An exact transcription is needed of the lines below from the one with "Among the major" through the one with "Coal severance tax", with no other lines and no pictures.

• Records drawn from a dataset:
● ● ● ● ●

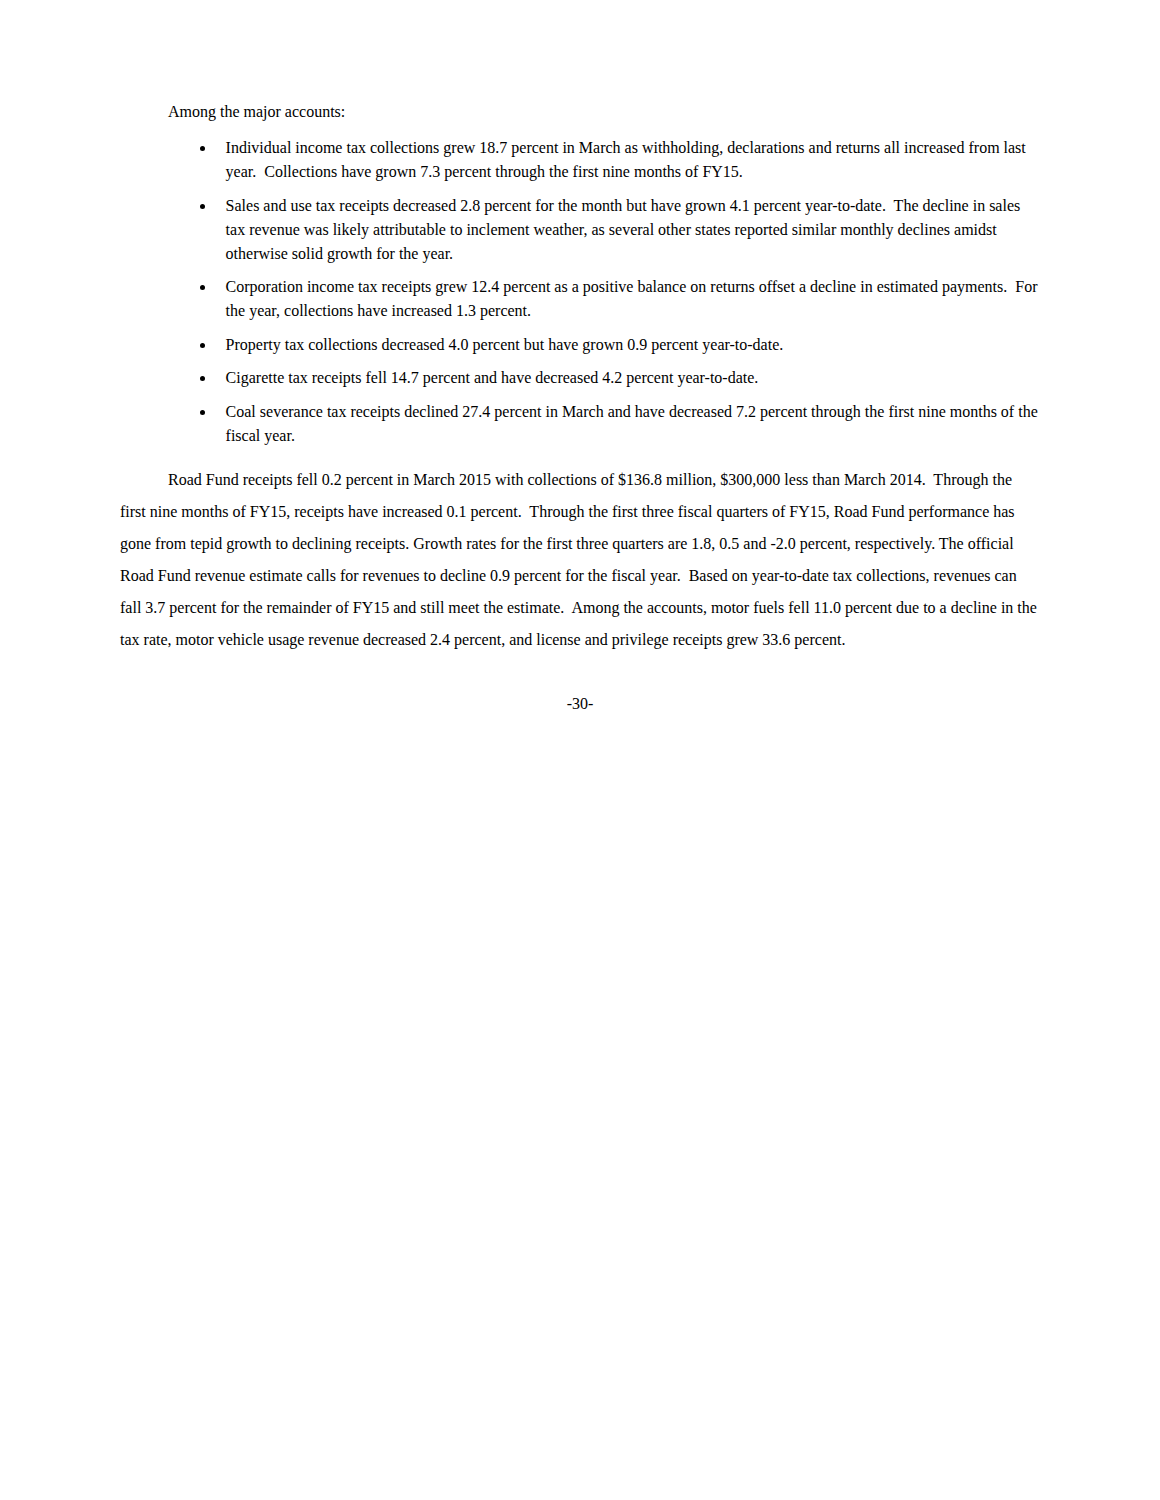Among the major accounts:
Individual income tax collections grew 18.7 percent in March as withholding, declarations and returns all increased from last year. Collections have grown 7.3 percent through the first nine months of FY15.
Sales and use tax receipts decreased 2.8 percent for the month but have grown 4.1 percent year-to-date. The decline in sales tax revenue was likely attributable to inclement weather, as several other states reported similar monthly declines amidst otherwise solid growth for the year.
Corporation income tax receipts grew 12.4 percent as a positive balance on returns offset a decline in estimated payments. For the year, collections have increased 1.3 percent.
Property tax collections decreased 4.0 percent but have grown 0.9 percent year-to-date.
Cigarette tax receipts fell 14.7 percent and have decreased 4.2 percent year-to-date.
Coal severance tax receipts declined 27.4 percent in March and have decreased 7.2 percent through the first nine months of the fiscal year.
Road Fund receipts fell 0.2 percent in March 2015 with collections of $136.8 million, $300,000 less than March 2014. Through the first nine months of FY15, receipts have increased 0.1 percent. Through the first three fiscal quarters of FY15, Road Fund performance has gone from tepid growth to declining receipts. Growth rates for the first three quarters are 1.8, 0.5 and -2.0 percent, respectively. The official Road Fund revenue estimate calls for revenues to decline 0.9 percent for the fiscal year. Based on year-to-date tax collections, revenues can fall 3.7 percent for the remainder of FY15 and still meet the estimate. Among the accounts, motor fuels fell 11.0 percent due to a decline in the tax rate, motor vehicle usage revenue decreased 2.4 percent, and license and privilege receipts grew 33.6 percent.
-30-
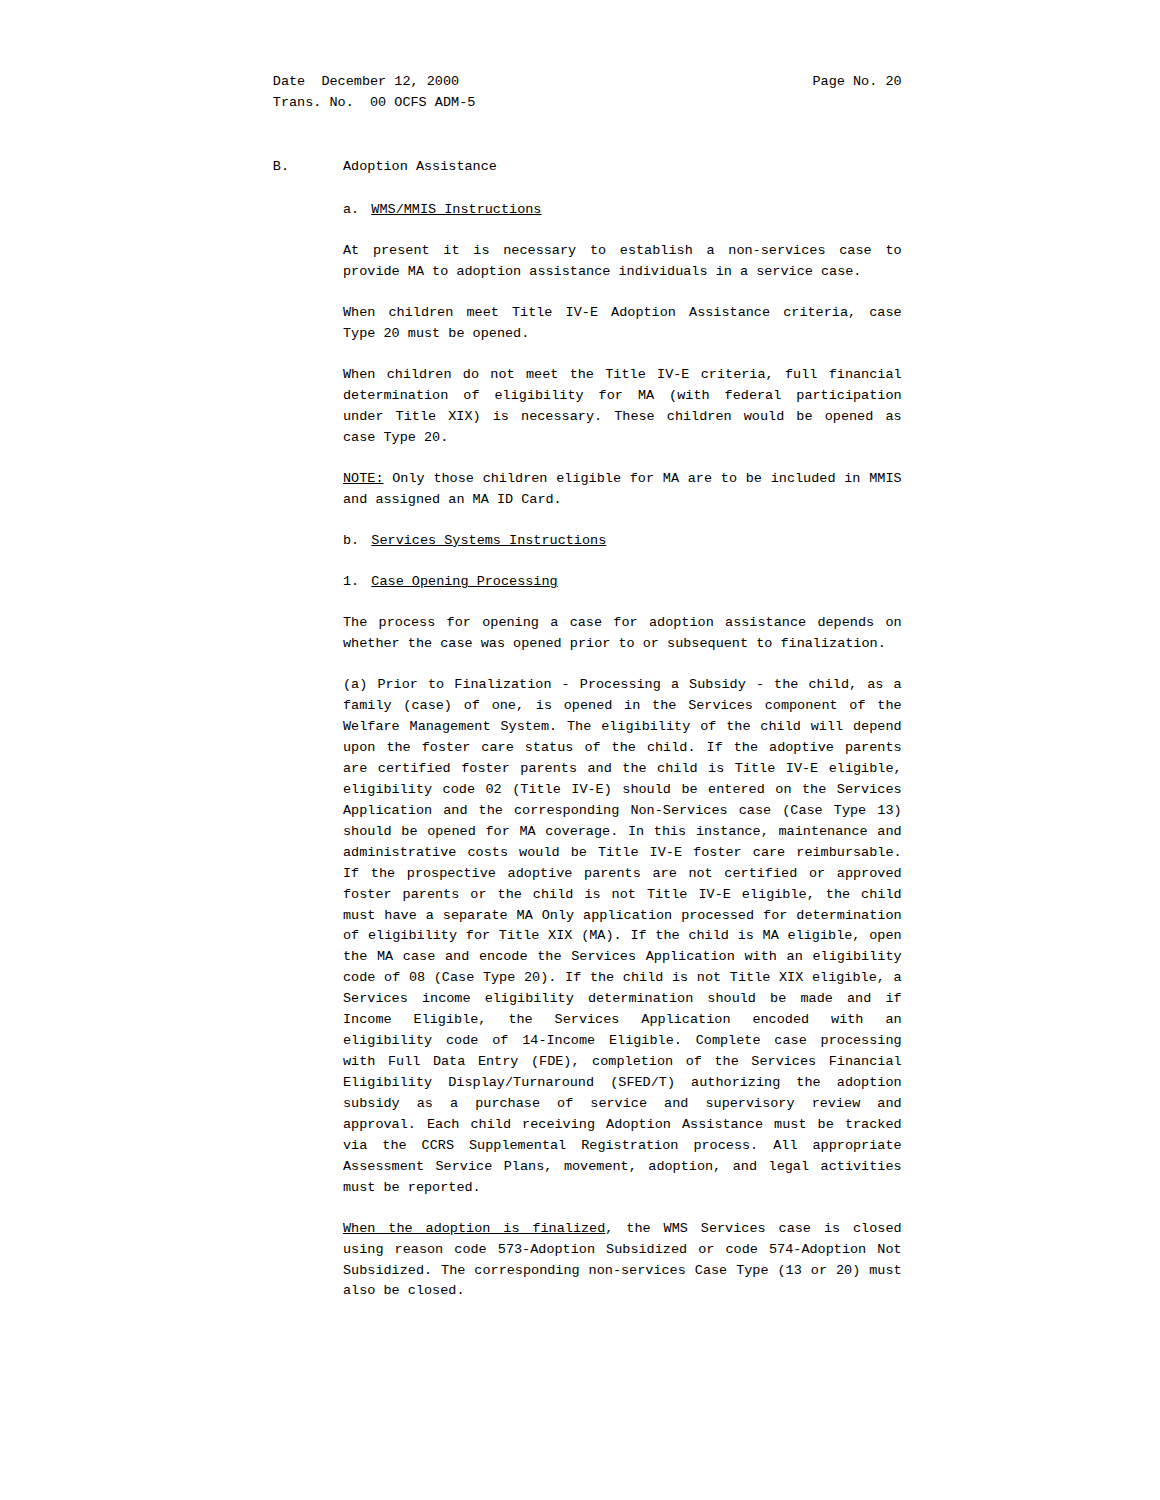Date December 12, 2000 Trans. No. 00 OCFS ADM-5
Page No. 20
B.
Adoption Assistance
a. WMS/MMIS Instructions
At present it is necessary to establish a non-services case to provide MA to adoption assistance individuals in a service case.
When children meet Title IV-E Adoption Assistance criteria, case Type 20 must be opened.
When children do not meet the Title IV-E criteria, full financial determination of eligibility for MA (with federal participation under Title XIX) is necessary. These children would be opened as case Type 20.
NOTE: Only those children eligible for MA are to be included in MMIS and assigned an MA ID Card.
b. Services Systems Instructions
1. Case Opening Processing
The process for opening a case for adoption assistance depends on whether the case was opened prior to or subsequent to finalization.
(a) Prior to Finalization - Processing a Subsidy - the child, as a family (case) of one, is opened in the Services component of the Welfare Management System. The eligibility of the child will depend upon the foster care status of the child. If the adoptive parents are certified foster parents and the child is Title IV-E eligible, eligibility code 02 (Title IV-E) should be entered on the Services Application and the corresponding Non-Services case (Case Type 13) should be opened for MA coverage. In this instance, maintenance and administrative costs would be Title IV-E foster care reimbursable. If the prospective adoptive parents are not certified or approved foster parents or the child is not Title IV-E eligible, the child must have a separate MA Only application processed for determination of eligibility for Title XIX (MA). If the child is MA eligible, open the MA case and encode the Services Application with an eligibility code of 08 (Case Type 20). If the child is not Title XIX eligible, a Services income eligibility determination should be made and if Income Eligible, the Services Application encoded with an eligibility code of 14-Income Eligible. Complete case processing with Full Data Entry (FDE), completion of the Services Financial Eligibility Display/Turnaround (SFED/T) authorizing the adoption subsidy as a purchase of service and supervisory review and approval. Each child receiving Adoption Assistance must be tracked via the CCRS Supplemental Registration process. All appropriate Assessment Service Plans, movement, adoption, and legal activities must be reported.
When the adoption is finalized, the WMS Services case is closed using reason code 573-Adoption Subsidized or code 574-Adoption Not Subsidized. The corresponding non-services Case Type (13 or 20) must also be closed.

● ● ● ● ●

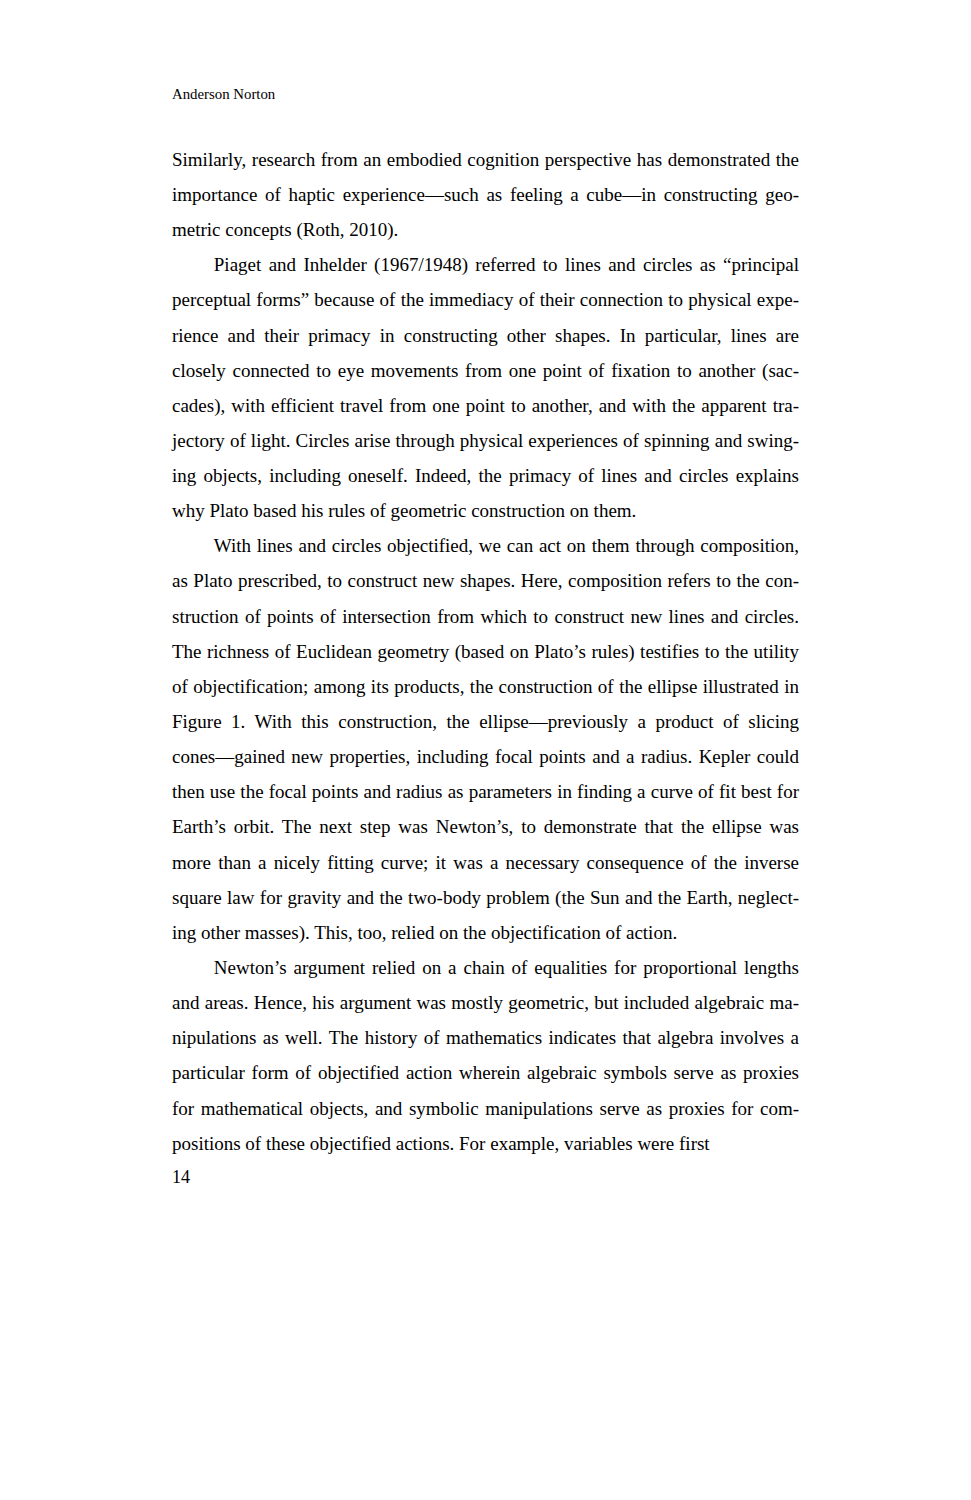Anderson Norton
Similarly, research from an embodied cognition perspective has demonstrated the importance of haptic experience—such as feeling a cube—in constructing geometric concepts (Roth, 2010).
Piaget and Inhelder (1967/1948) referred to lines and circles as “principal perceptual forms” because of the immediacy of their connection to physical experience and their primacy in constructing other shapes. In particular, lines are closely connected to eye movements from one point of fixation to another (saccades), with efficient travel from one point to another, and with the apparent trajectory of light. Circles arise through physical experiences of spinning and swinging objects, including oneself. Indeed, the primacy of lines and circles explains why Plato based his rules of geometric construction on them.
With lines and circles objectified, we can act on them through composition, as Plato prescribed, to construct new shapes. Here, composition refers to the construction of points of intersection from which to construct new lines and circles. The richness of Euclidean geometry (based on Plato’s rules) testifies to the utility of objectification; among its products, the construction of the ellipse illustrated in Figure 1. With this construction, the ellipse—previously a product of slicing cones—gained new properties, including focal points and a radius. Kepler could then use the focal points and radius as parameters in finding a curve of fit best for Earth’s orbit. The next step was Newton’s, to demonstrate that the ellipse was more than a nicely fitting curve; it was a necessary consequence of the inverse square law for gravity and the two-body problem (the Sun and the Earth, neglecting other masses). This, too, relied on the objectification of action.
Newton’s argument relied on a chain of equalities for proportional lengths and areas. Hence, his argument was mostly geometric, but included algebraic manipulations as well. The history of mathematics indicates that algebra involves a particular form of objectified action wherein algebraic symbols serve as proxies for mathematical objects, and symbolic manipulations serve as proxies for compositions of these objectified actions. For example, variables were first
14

● ● ● ● ●

• Result of the exercise:
Among the major accounts:
Individual income tax collections grew 18.7 percent in March as withholding, declarations and returns all increased from last year. Collections have grown 7.3 percent through the first nine months of FY15.
Sales and use tax receipts decreased 2.8 percent for the month but have grown 4.1 percent year-to-date. The decline in sales tax revenue was likely attributable to inclement weather, as several other states reported similar monthly declines amidst otherwise solid growth for the year.
Corporation income tax receipts grew 12.4 percent as a positive balance on returns offset a decline in estimated payments. For the year, collections have increased 1.3 percent.
Property tax collections decreased 4.0 percent but have grown 0.9 percent year-to-date.
Cigarette tax receipts fell 14.7 percent and have decreased 4.2 percent year-to-date.
Coal severance tax receipts declined 27.4 percent in March and have decreased 7.2 percent through the first nine months of the fiscal year.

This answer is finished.